■ Task brief
Copy every line of the data below character for character, keeping its original spelling, punctuation and line breaks.

■ Exercise data
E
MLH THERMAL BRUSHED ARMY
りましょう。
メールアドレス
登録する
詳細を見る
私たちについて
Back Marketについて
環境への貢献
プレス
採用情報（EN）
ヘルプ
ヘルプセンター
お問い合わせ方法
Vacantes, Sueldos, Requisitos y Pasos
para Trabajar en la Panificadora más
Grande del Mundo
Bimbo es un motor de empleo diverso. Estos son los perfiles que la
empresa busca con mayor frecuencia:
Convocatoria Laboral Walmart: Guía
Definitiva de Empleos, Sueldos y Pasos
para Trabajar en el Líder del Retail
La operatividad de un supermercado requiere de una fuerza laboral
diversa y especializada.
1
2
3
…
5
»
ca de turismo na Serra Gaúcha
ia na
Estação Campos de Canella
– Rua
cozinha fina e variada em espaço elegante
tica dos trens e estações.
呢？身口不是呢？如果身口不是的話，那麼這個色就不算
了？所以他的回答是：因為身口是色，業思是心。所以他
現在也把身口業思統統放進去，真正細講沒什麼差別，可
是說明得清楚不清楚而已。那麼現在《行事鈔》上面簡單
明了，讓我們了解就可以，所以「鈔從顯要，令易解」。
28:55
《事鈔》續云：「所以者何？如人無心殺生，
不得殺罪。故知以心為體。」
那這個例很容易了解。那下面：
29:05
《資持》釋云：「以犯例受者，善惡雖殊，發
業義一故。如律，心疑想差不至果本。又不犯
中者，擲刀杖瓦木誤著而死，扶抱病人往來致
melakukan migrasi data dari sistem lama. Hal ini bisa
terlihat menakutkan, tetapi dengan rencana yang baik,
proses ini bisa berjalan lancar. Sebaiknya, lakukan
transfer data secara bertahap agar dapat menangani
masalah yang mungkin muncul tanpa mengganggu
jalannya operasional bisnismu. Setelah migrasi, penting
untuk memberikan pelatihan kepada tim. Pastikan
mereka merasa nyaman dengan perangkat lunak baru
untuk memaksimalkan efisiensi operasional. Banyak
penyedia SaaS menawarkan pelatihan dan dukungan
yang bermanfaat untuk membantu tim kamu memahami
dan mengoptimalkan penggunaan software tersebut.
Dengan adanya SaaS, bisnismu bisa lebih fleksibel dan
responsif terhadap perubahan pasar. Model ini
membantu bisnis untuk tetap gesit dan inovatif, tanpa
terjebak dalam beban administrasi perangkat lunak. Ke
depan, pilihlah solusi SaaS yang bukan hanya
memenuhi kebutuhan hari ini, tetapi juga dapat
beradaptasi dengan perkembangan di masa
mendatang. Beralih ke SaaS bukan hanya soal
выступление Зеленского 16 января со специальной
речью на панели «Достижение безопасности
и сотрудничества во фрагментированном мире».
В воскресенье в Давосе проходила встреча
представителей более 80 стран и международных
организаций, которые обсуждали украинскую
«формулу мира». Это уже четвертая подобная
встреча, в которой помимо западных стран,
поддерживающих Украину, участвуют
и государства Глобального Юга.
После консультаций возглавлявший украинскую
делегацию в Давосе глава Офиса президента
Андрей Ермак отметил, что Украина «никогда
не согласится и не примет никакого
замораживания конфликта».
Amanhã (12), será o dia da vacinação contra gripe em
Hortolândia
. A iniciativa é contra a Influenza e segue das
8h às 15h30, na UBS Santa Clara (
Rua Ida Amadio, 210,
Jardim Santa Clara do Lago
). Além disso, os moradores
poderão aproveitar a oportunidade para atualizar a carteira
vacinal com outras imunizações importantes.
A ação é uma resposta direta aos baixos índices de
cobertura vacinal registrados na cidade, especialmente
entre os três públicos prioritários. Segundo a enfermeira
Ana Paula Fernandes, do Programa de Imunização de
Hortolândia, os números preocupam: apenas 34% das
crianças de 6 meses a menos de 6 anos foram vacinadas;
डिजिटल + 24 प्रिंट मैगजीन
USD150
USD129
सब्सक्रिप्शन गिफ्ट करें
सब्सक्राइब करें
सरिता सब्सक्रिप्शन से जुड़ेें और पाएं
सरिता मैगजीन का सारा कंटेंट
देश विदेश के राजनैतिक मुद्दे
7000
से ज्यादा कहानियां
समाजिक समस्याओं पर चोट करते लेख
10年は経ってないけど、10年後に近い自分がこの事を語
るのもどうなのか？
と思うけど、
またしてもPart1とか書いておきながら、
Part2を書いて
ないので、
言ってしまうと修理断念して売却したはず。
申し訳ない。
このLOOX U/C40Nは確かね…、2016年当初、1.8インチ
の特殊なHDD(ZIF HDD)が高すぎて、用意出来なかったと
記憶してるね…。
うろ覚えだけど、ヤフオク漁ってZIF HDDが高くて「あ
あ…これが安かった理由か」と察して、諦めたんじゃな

■ Exercise response
E
MLH THERMAL BRUSHED ARMY
りましょう。
メールアドレス
登録する
詳細を見る
私たちについて
Back Marketについて
環境への貢献
プレス
採用情報（EN）
ヘルプ
ヘルプセンター
お問い合わせ方法
Vacantes, Sueldos, Requisitos y Pasos
para Trabajar en la Panificadora más
Grande del Mundo
Bimbo es un motor de empleo diverso. Estos son los perfiles que la
empresa busca con mayor frecuencia:
Convocatoria Laboral Walmart: Guía
Definitiva de Empleos, Sueldos y Pasos
para Trabajar en el Líder del Retail
La operatividad de un supermercado requiere de una fuerza laboral
diversa y especializada.
1
2
3
…
5
»
ca de turismo na Serra Gaúcha
ia na
Estação Campos de Canella
– Rua
cozinha fina e variada em espaço elegante
tica dos trens e estações.
呢？身口不是呢？如果身口不是的話，那麼這個色就不算
了？所以他的回答是：因為身口是色，業思是心。所以他
現在也把身口業思統統放進去，真正細講沒什麼差別，可
是說明得清楚不清楚而已。那麼現在《行事鈔》上面簡單
明了，讓我們了解就可以，所以「鈔從顯要，令易解」。
28:55
《事鈔》續云：「所以者何？如人無心殺生，
不得殺罪。故知以心為體。」
那這個例很容易了解。那下面：
29:05
《資持》釋云：「以犯例受者，善惡雖殊，發
業義一故。如律，心疑想差不至果本。又不犯
中者，擲刀杖瓦木誤著而死，扶抱病人往來致
melakukan migrasi data dari sistem lama. Hal ini bisa
terlihat menakutkan, tetapi dengan rencana yang baik,
proses ini bisa berjalan lancar. Sebaiknya, lakukan
transfer data secara bertahap agar dapat menangani
masalah yang mungkin muncul tanpa mengganggu
jalannya operasional bisnismu. Setelah migrasi, penting
untuk memberikan pelatihan kepada tim. Pastikan
mereka merasa nyaman dengan perangkat lunak baru
untuk memaksimalkan efisiensi operasional. Banyak
penyedia SaaS menawarkan pelatihan dan dukungan
yang bermanfaat untuk membantu tim kamu memahami
dan mengoptimalkan penggunaan software tersebut.
Dengan adanya SaaS, bisnismu bisa lebih fleksibel dan
responsif terhadap perubahan pasar. Model ini
membantu bisnis untuk tetap gesit dan inovatif, tanpa
terjebak dalam beban administrasi perangkat lunak. Ke
depan, pilihlah solusi SaaS yang bukan hanya
memenuhi kebutuhan hari ini, tetapi juga dapat
beradaptasi dengan perkembangan di masa
mendatang. Beralih ke SaaS bukan hanya soal
выступление Зеленского 16 января со специальной
речью на панели «Достижение безопасности
и сотрудничества во фрагментированном мире».
В воскресенье в Давосе проходила встреча
представителей более 80 стран и международных
организаций, которые обсуждали украинскую
«формулу мира». Это уже четвертая подобная
встреча, в которой помимо западных стран,
поддерживающих Украину, участвуют
и государства Глобального Юга.
После консультаций возглавлявший украинскую
делегацию в Давосе глава Офиса президента
Андрей Ермак отметил, что Украина «никогда
не согласится и не примет никакого
замораживания конфликта».
Amanhã (12), será o dia da vacinação contra gripe em
Hortolândia
. A iniciativa é contra a Influenza e segue das
8h às 15h30, na UBS Santa Clara (
Rua Ida Amadio, 210,
Jardim Santa Clara do Lago
). Além disso, os moradores
poderão aproveitar a oportunidade para atualizar a carteira
vacinal com outras imunizações importantes.
A ação é uma resposta direta aos baixos índices de
cobertura vacinal registrados na cidade, especialmente
entre os três públicos prioritários. Segundo a enfermeira
Ana Paula Fernandes, do Programa de Imunização de
Hortolândia, os números preocupam: apenas 34% das
crianças de 6 meses a menos de 6 anos foram vacinadas;
डिजिटल + 24 प्रिंट मैगजीन
USD150
USD129
सब्सक्रिप्शन गिफ्ट करें
सब्सक्राइब करें
सरिता सब्सक्रिप्शन से जुड़ेें और पाएं
सरिता मैगजीन का सारा कंटेंट
देश विदेश के राजनैतिक मुद्दे
7000
से ज्यादा कहानियां
समाजिक समस्याओं पर चोट करते लेख
10年は経ってないけど、10年後に近い自分がこの事を語
るのもどうなのか？
と思うけど、
またしてもPart1とか書いておきながら、
Part2を書いて
ないので、
言ってしまうと修理断念して売却したはず。
申し訳ない。
このLOOX U/C40Nは確かね…、2016年当初、1.8インチ
の特殊なHDD(ZIF HDD)が高すぎて、用意出来なかったと
記憶してるね…。
うろ覚えだけど、ヤフオク漁ってZIF HDDが高くて「あ
あ…これが安かった理由か」と察して、諦めたんじゃな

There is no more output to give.